Saved entries:
▽
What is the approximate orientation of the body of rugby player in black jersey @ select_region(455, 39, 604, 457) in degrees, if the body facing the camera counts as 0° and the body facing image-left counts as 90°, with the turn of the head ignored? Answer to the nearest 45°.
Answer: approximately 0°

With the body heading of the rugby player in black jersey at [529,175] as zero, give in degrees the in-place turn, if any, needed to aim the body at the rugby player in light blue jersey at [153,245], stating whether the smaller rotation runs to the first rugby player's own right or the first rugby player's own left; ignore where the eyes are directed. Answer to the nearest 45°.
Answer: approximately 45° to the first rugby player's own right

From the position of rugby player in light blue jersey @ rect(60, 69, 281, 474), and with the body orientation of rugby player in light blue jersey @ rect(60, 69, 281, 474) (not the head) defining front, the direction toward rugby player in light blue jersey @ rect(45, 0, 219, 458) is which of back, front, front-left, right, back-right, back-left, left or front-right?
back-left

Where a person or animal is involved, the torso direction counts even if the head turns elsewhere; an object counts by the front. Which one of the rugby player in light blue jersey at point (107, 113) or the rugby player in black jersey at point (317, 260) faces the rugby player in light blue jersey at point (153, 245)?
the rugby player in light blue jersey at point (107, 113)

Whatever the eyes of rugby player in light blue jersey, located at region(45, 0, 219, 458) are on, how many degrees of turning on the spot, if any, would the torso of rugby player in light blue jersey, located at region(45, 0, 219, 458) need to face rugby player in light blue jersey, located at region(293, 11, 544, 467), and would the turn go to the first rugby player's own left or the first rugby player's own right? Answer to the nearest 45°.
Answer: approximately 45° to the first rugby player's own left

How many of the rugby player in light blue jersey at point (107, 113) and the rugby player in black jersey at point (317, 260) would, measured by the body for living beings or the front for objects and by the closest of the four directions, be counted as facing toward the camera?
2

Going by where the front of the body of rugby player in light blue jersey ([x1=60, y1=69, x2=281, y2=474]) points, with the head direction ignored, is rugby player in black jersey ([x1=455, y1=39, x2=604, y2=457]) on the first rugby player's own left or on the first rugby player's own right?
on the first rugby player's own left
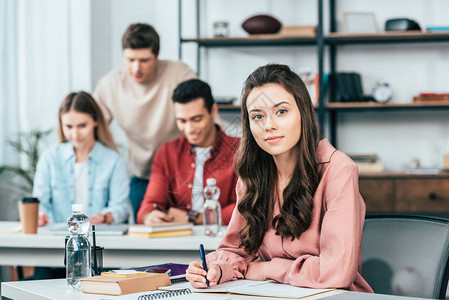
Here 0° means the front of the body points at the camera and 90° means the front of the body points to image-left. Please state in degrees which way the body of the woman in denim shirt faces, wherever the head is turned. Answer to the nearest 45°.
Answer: approximately 0°

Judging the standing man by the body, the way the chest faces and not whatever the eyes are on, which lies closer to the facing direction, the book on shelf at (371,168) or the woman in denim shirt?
the woman in denim shirt

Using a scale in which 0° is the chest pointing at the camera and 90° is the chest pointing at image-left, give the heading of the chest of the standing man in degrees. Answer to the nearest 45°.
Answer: approximately 0°

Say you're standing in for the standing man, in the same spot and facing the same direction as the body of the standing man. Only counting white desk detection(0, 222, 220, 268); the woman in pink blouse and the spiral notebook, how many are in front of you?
3
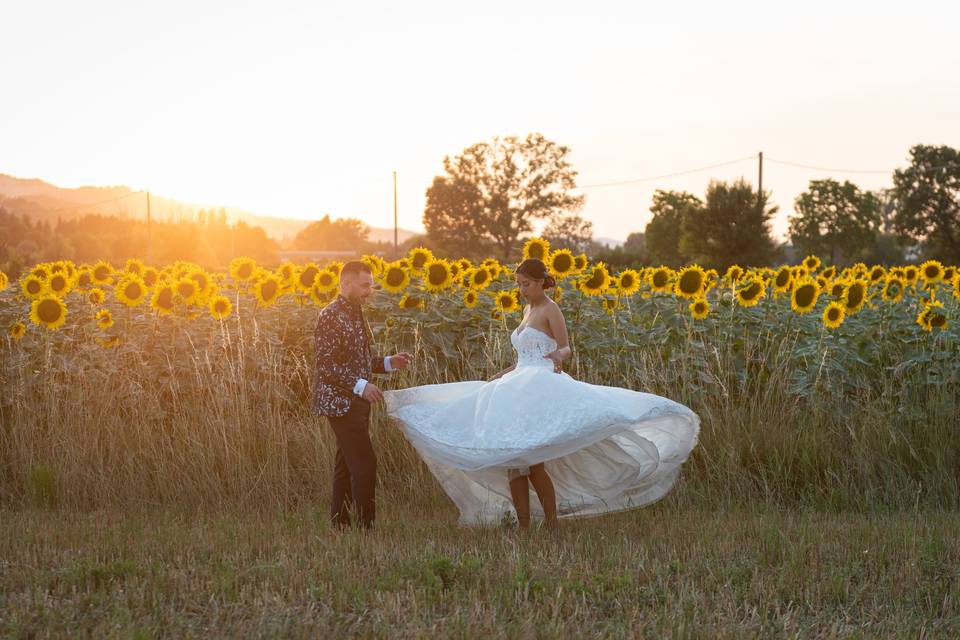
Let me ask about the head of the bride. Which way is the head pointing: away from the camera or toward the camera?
toward the camera

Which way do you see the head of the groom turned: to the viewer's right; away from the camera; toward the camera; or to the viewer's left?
to the viewer's right

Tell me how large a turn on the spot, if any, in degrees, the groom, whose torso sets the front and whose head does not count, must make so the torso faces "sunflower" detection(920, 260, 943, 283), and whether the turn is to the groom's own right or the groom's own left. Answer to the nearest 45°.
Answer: approximately 45° to the groom's own left

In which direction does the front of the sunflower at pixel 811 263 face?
toward the camera

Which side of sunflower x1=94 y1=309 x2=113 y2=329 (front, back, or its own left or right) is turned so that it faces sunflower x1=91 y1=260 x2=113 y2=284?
back

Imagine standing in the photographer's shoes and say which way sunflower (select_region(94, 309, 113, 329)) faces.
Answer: facing the viewer

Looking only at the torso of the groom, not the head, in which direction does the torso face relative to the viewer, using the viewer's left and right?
facing to the right of the viewer

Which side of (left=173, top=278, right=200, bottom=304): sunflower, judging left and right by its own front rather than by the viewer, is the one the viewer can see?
front

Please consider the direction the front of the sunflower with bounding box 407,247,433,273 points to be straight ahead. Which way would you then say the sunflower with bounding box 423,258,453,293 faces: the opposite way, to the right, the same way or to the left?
the same way

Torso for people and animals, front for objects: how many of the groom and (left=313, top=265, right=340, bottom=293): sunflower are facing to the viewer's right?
1

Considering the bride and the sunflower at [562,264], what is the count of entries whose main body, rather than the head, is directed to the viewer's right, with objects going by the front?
0

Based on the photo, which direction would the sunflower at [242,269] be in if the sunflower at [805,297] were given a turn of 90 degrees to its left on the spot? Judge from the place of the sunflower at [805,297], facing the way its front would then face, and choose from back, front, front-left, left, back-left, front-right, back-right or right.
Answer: back

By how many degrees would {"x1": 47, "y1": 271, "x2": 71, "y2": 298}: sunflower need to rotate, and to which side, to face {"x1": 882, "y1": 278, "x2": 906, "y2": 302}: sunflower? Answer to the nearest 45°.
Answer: approximately 45° to its left

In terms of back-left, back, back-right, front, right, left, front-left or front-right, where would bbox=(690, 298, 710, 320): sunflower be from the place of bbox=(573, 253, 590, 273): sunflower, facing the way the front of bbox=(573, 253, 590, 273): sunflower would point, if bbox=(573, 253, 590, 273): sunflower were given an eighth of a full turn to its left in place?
front

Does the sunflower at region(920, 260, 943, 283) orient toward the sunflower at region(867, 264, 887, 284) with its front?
no

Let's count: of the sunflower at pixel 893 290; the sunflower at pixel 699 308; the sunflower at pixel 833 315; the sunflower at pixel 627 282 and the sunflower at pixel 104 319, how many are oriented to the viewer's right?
0

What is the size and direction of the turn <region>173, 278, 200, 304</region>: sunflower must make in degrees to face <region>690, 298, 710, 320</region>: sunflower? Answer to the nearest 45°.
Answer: approximately 90° to its left

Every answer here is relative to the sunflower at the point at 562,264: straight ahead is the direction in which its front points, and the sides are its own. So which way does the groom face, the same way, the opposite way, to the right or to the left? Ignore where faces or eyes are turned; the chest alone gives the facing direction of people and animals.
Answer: to the left

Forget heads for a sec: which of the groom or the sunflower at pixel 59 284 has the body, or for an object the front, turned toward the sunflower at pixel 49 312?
the sunflower at pixel 59 284

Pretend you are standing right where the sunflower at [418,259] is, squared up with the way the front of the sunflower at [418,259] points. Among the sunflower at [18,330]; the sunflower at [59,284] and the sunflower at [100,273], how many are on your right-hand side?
3

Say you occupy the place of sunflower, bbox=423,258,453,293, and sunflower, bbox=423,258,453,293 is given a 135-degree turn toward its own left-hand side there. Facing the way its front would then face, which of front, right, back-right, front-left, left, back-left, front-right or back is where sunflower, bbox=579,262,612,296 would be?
front-right

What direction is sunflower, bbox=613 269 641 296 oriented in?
toward the camera
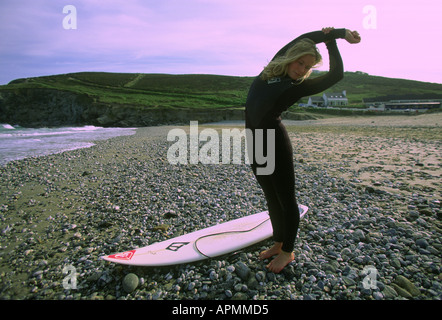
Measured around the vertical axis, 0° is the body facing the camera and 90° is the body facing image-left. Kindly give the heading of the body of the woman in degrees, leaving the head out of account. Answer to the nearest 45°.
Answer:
△
Task goal:
Return all of the data above line for line without any changes, omitting the pictures.

Answer to the problem:
What is the approximate orientation of the body of rugby player in black jersey @ select_region(455, 39, 604, 457) in degrees, if the body facing the camera counts as 0° and the body facing image-left counts as 90°, with the turn of the head ignored? Answer to the nearest 45°.
Answer: approximately 0°

With the body heading of the rugby player in black jersey at [529,175] as zero, give in degrees the in-place turn, if any, needed to aim the body at the rugby player in light blue jersey at [153,245], stating whether the smaller rotation runs to the first rugby player's own right or the first rugby player's own left; ignore where the eyes are directed. Answer to the nearest 45°.
Answer: approximately 45° to the first rugby player's own right

From the position of rugby player in light blue jersey @ rect(60, 69, 281, 474), and with the body orientation of rugby player in light blue jersey @ rect(60, 69, 281, 474) (not the head) defining front, the direction toward rugby player in light blue jersey @ rect(45, 0, 219, 458) is which of back, front, front-left, right, back-right, back-left, left or front-right?
back-left

Where a person or animal is involved, the torso direction counts even if the head turns elsewhere; an object counts by the front. Which one of the rugby player in light blue jersey at point (107, 113) or the rugby player in black jersey at point (317, 260) faces the rugby player in light blue jersey at point (153, 245)?
the rugby player in light blue jersey at point (107, 113)

Whatever the eyes of rugby player in light blue jersey, located at region(45, 0, 219, 458) are on, how many degrees of turning on the spot, if any, would the torso of rugby player in light blue jersey, located at region(45, 0, 219, 458) need to face rugby player in light blue jersey, located at region(293, 11, 544, 467), and would the turn go to the first rugby player's own left or the first rugby player's own right? Answer to the nearest 45°.
Answer: approximately 45° to the first rugby player's own left

How many of the rugby player in light blue jersey at point (107, 113) and the rugby player in black jersey at point (317, 260) would, measured by the body for living beings or the front for objects and by the closest of the four directions, be counted as facing toward the camera?
2

Going by where the front of the body of rugby player in light blue jersey ([x1=60, y1=69, x2=281, y2=474]) points, with the head direction ignored, is rugby player in black jersey ([x1=455, y1=39, x2=604, y2=457]) on the first rugby player's own left or on the first rugby player's own right?
on the first rugby player's own left
Here 0° means the front of the body points at the camera and 90° means the front of the body points to image-left. Please state in degrees which way the body of the woman in denim shirt faces, wherever the head is turned. Answer to the nearest 45°.
Answer: approximately 0°

Judging the standing man by the body, the way the chest faces and not whatever the eyes are on, which lies closer to the facing direction, the book on shelf at (371,168) or the woman in denim shirt?
the woman in denim shirt

Using a scale in which 0° is the chest pointing at the camera and 90° is the chest pointing at image-left, give the heading of the chest of the standing man in degrees. Answer to the nearest 45°.
Answer: approximately 0°

Say you're standing in for the standing man, in the same spot and facing the same direction as the body of the standing man. Only counting white desk detection(0, 222, 220, 268); the woman in pink blouse and the spiral notebook, how many are in front of you?
3
Let me ask about the head of the bride. Which way is the head pointing: away from the camera or toward the camera?
toward the camera

Which way do you see the head of the groom turned: to the viewer's right; away from the camera; toward the camera; or to the viewer's left?
to the viewer's right

Tell me how large a turn on the spot, if any, in degrees, the groom, whose torso sets the front and whose head does not count, must make so the torso faces "sunflower" detection(920, 260, 943, 283), and whether the turn is to the groom's own right or the groom's own left. Answer to the nearest 45°.
Answer: approximately 45° to the groom's own left

In which direction does the front of the sunflower at pixel 811 263 face?
toward the camera

Which side of sunflower x1=94 y1=309 x2=113 y2=329 (front, back, or its own left or right) is turned so that it faces sunflower x1=91 y1=260 x2=113 y2=284?
back

Imagine standing in the photographer's shoes and say which way sunflower (select_region(94, 309, 113, 329)) faces.
Answer: facing the viewer

Looking only at the torso of the groom, not the head, in which direction does the torso face relative to the viewer, using the viewer's left and right?
facing to the right of the viewer

Which side of (left=173, top=278, right=200, bottom=304): sunflower, judging left and right by its own front rather than by the viewer, is the one the viewer can see?
front

Please consider the direction the front of the sunflower with bounding box 407,247,433,273 points to be straight ahead. Which way would you then say the sunflower with bounding box 423,258,453,293 faces: the opposite way, to the right, the same way or to the left?
the same way

Torso for people and animals, front for objects: how many of the groom and (left=313, top=265, right=340, bottom=293): sunflower are facing to the viewer's right?
1

Considering the bride and the sunflower at [562,264], what is the count of entries whose main body, rather than the head, is directed to the viewer's right, with objects going by the front?
0

Based on the photo, which direction would the sunflower at [242,269] be in if the sunflower at [805,297] were given a turn of 90 degrees to its left on the spot? Judge from the place of the sunflower at [805,297], facing the way its front would then face, and choose from back, front, front-left, left, back-left, front-right, back-right or right.
Answer: back

By how many degrees would {"x1": 47, "y1": 271, "x2": 71, "y2": 298}: sunflower need to rotate, and to which side, to face {"x1": 882, "y1": 278, "x2": 906, "y2": 302}: sunflower? Answer to the nearest 45°.
Answer: approximately 45° to its left

In terms of back-left, back, back-right, front, right, left, front-left or front-right, where would bbox=(690, 298, 710, 320): sunflower be from the place of bbox=(573, 253, 590, 273): sunflower, facing the way the front of bbox=(573, 253, 590, 273): sunflower would point, if bbox=(573, 253, 590, 273): sunflower were given an eighth of a full turn to its left in place?
front

Does the sunflower at region(920, 260, 943, 283) orient toward the sunflower at region(867, 264, 887, 284) with its front?
no

Let's count: of the sunflower at pixel 893 290; the sunflower at pixel 699 308; the sunflower at pixel 833 315; the sunflower at pixel 627 282 and the sunflower at pixel 104 319, how many are oriented to the viewer's right?
0

What is the size and direction of the turn <region>173, 278, 200, 304</region>: sunflower must make in degrees to face <region>690, 298, 710, 320</region>: sunflower? Answer to the nearest 45°.
Answer: approximately 90° to its left

Every answer here is relative to the sunflower at the point at 562,264: straight ahead is the direction in which its front points, and the sides are its own. So which way does the groom face, the same way, the opposite way, to the right or to the left? Ignore where faces or eyes are turned; the chest alone gives the facing direction of people and animals.
Answer: to the left

Forget heads for a sec: which of the groom or the sunflower at pixel 59 284 has the body, or for an object the front, turned toward the sunflower at pixel 49 312?
the sunflower at pixel 59 284

Pretend you are standing right where the sunflower at [418,259] is, squared up with the way the front of the sunflower at [418,259] points. Among the sunflower at [18,330]; the sunflower at [59,284] and the sunflower at [100,273], how many are on your right-hand side?
3

Say you occupy the place of sunflower, bbox=423,258,453,293, and sunflower, bbox=423,258,453,293 is given a 135-degree turn toward its own left-hand side there. Facing the way its front would then face, which of front, right, back-right, front-left, left, back-left, front-right or back is where sunflower, bbox=579,262,612,296 would be?
front-right

What direction is sunflower, bbox=613 269 641 296 oriented in?
toward the camera
Measured around the vertical axis, 0° is the body facing the camera and 90° is the body facing image-left. Kindly give the heading of the body of the woman in degrees, leaving the head out of account. Answer to the nearest 45°.
Answer:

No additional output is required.